Propublica has APIs for USA congressional information such as candidate profiles and voting records.
We can use the Json parser in Migrate Plus module read the API.
First, we'll need to sign up for an api key, and pass that in the X-API-Key header when we make requests.
Take a look at the json example module to see how they set up the migration yaml file.
You can copy this into the migrations directory in your custom module and modify it there. You may need to clear the cache in between changes. Alternatively, you can put it in your config/optional directory or paste it into the add config form. You may need to reference other tutorials to understand the various ways to supply migration config.
I named the file migrate_plus.migration.propublica_congress.yml
Here is the top of the file:
id: propublica_congress
label: JSON feed of congress members.
migration_group: Propublica
migration_tags:
- propublica congress
source:
plugin: url
data_fetcher_plugin: http
data_parser_plugin: json
headers:
X-API-Key: YOUR_API_KEY
urls:
- 'https://api.propublica.org/congress/v1/116/senate/members.json'
item_selector: /results/0/members
Note that Migrate Plus has fetcher and parser plugins for the url source plugin. Using the http fetcher and json parser, we just need to put in the api key, endpoint url, and selector. Replace YOUR_API_KEY with your api key.
The item selector is an xpath style syntax to reference the items in the results object.
I hit a bug with the 0 in the selector and had to hack the parser plugin.
Create a content type to import into, and set up fields that you want to use.
To test things, I created a Representative content type and added fields for the propublica id, position title, and party affiliation.

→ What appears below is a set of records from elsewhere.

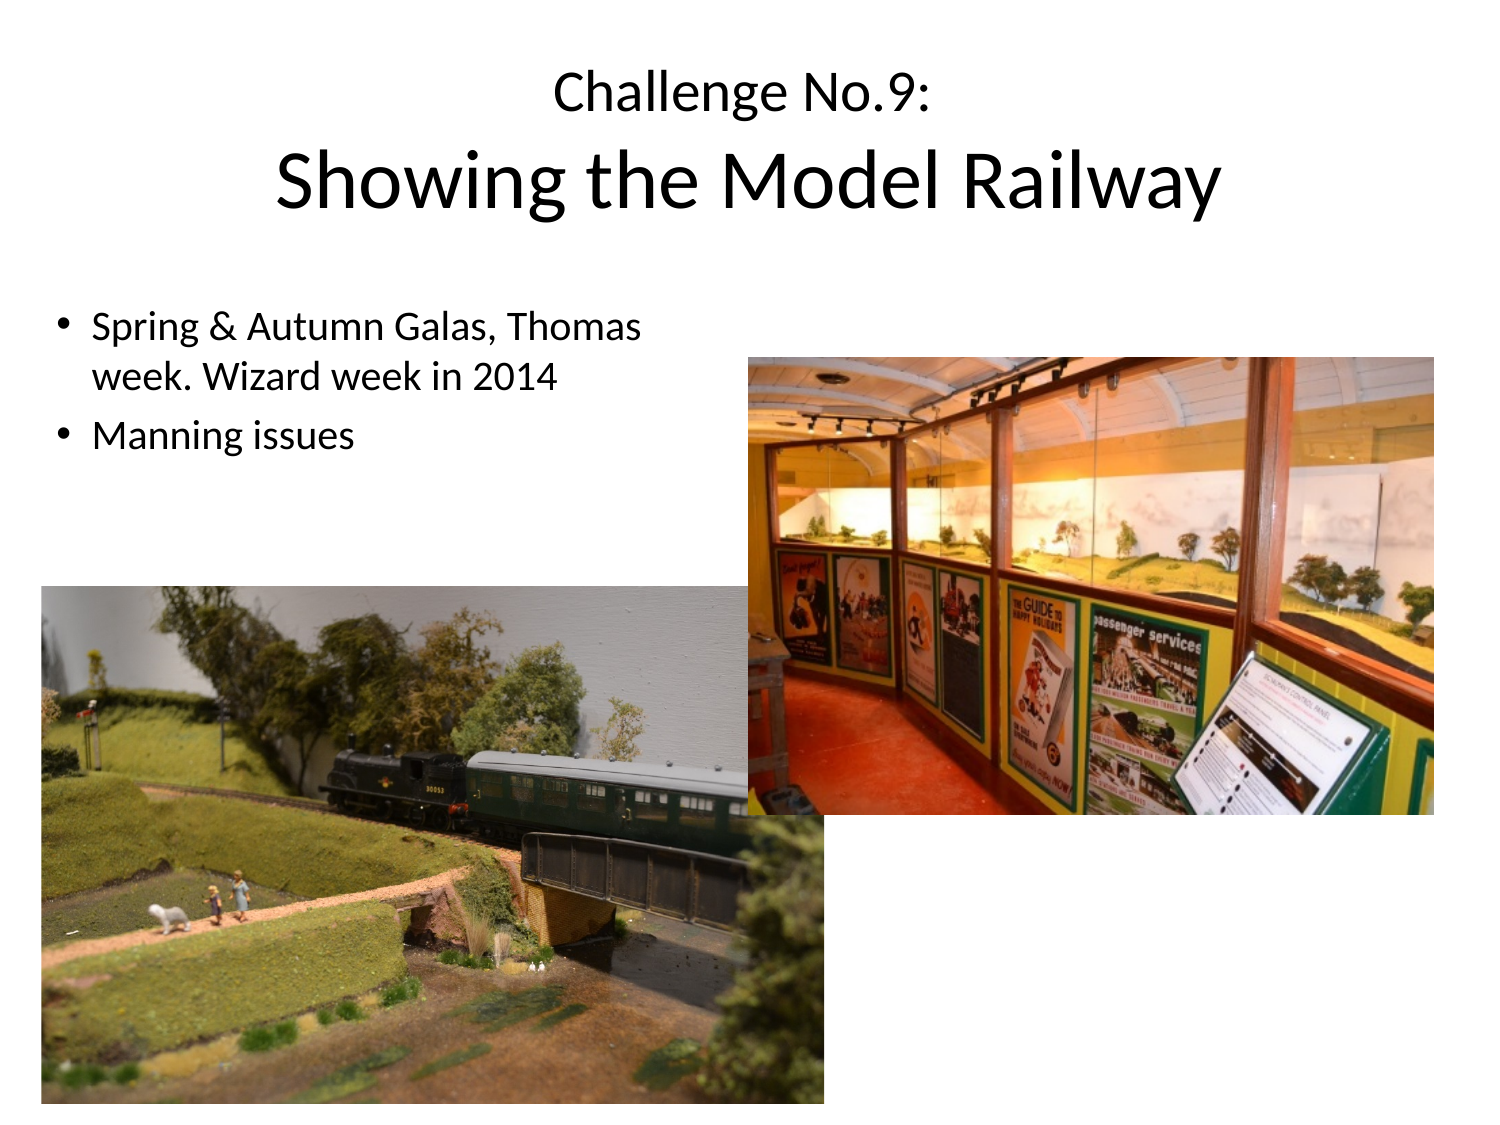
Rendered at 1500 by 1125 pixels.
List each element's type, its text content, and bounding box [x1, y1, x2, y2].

title Challenge No.9: Showing the Model Railway [75, 45, 1425, 233]
list Spring & Autumn Galas, Thomas week. Wizard week in 2014 Manning issues [41, 290, 658, 514]
picture [41, 357, 1434, 1104]
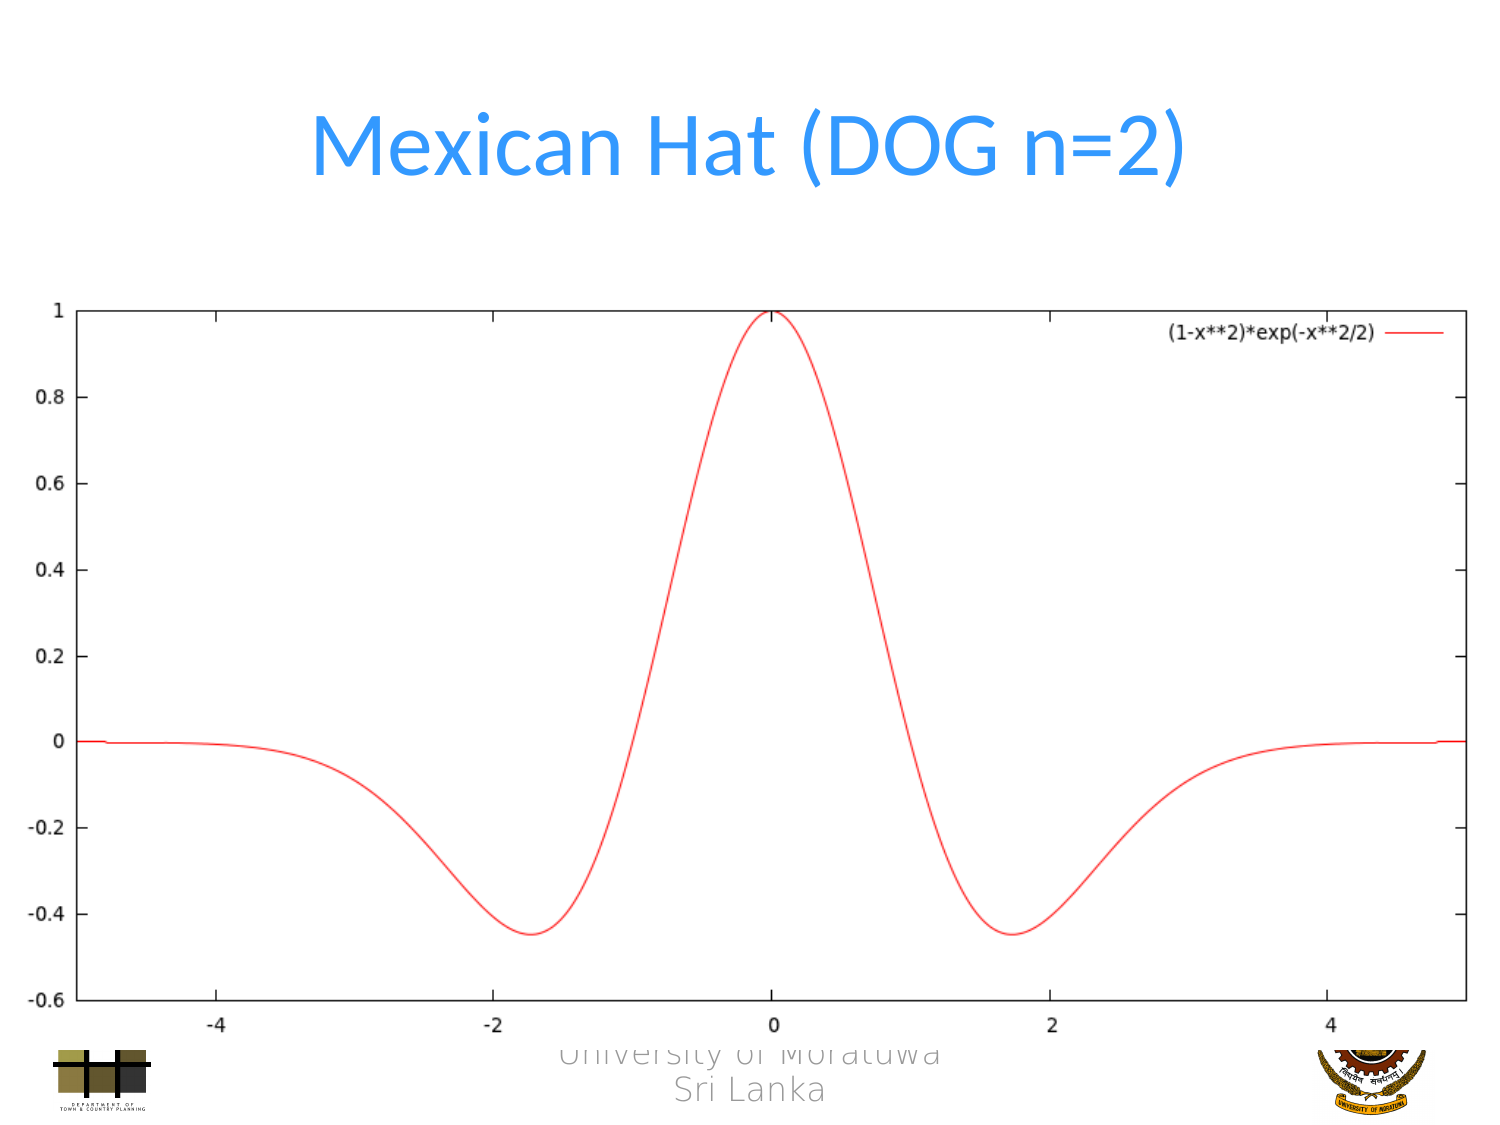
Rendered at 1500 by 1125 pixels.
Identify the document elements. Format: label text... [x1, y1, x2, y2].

picture [0, 287, 1500, 1125]
title Mexican Hat (DOG n=2) [75, 37, 1426, 240]
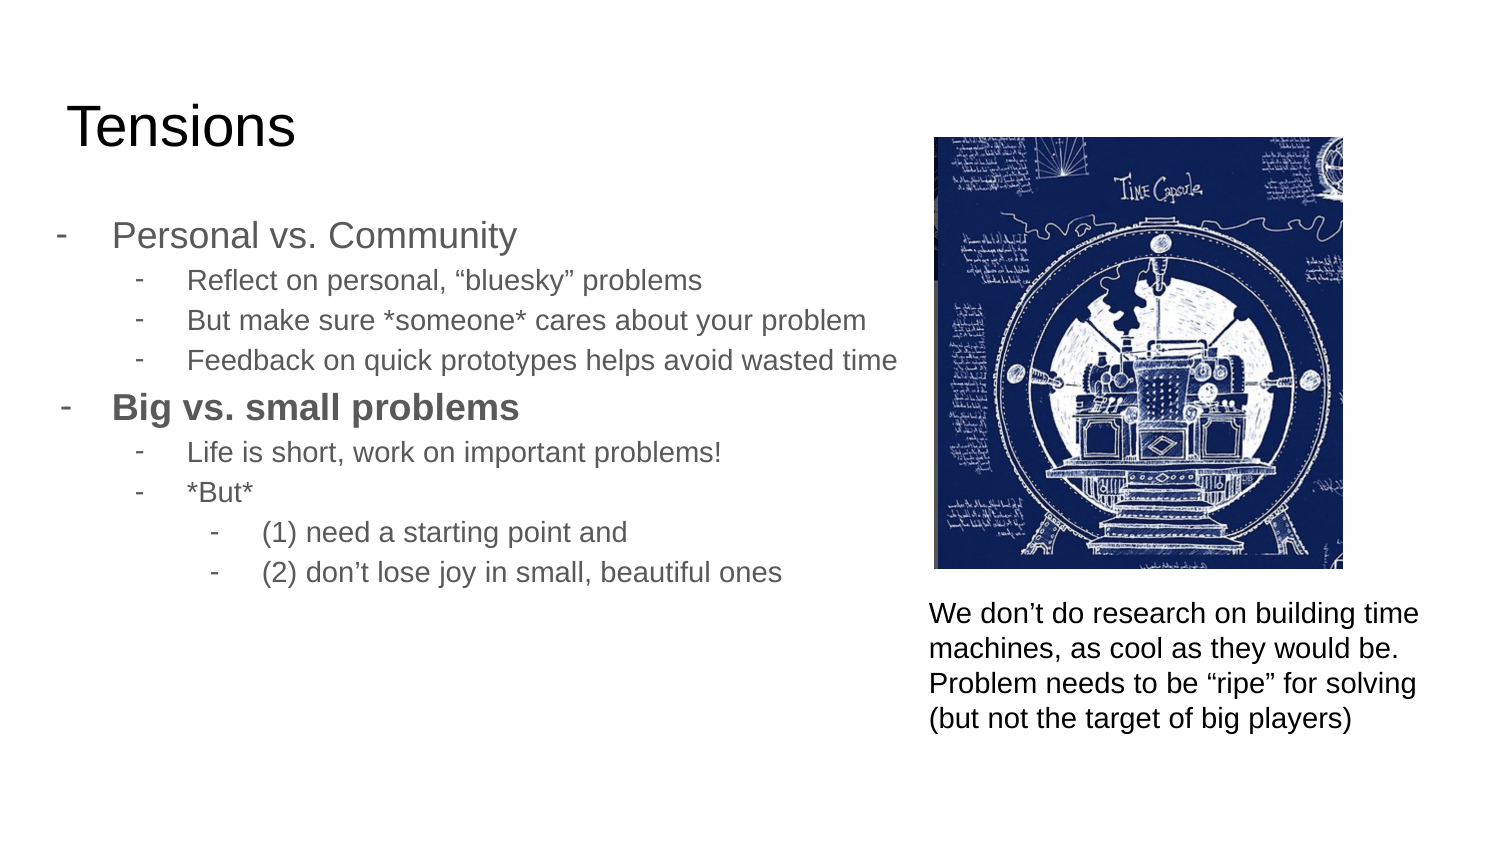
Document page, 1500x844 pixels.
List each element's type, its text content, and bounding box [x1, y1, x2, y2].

title Tensions [51, 72, 1449, 167]
text_box We don’t do research on building time machines, as cool as they would be. Problem needs to be “ripe” for solving (but not the target of big players) [914, 579, 1450, 743]
picture [934, 137, 1343, 569]
list Personal vs. Community Reflect on personal, “bluesky” problems But make sure *someone* cares about your problem Feedback on quick prototypes helps avoid wasted time Big vs. small problems Life is short, work on important problems! *But* (1) need a starting point and (2) don’t lose joy in small, beautiful ones [21, 189, 1049, 610]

You can use an application like Postman to test the API and see what the results look like. Here's a record from the endpoint for senate members in the 116th congression (sp?).
{
"status":"OK",
"copyright":" Copyright (c) 2021 Pro Publica Inc. All Rights Reserved.",
"results":[
{
"congress": "116",
"chamber": "Senate",
"num_results": 102,
"offset": 0,
"members": [
{
"id": "A000360",
"title": "Senator, 2nd Class",
"short_title": "Sen.",
"api_uri":"https://api.propublica.org/congress/v1/members/A000360.json",
"first_name": "Lamar",
"middle_name": null,
"last_name": "Alexander",
"suffix": null,
"date_of_birth": "1940-07-03",
"gender": "M",
"party": "R",
"leadership_role": null,
"twitter_account": "SenAlexander",
"facebook_account": "senatorlamaralexander",
"youtube_account": "lamaralexander",
"govtrack_id": "300002",
"cspan_id": "5",
"votesmart_id": "15691",
"icpsr_id": "40304",
"crp_id": "N00009888",
"google_entity_id": "/m/01rbs3",
"fec_candidate_id": "S2TN00058",
"url": "https://www.alexander.senate.gov/public",
"rss_url": "https://www.alexander.senate.gov/public/?a=RSS.Feed",
"contact_form": "http://www.alexander.senate.gov/public/index.cfm?p=Email",
"in_office": false,
"cook_pvi": null,
"dw_nominate": 0.324,
"ideal_point": null,
"seniority": "17",
"next_election": "2020",
"total_votes": 717,
"missed_votes": 133,
"total_present": 0,
"last_updated": "2020-12-30 19:01:18 -0500",
"ocd_id": "ocd-division/country:us/state:tn",
"office": "455 Dirksen Senate Office Building",
"phone": "202-224-4944",
"fax": "202-228-3398",
"state": "TN",
"senate_class": "2",
"state_rank": "senior",
"lis_id": "S289"
,"missed_votes_pct": 18.55,
"votes_with_party_pct": 96.55,
"votes_against_party_pct": 3.45
},
fields:
-
name: propublica_id
label: 'Propublica id'
selector: id
-
name: position_title
label: 'Position title'
selector: title
-
name: first_name
label: 'First name'
selector: first_name
-
name: middle_name
label: 'Middle name'
selector: middle_name
-
name: last_name
label: 'Last name'
selector: last_name
-
name: party
label: 'Party'
selector: party
ids:
propublica_id:
type: string
process:
type:
plugin: default_value
default_value: representative
title:
plugin: concat
source:
- first_name
- middle_name
- last_name
delimiter: ' '
field_propublica_id: propublica_id
field_position_title: position_title
field_party: party
sticky:
plugin: default_value
default_value: 0
uid:
plugin: default_value
default_value: 0
destination:
plugin: 'entity:node'
migration_dependencies: { }
Here I am naming fields in the API I want to use, and in the process section, mapping to the fields to store them in. The node title is concatenated from the first, middle, and last names.
Now I can run the migration using drush with Migrate Tools installed.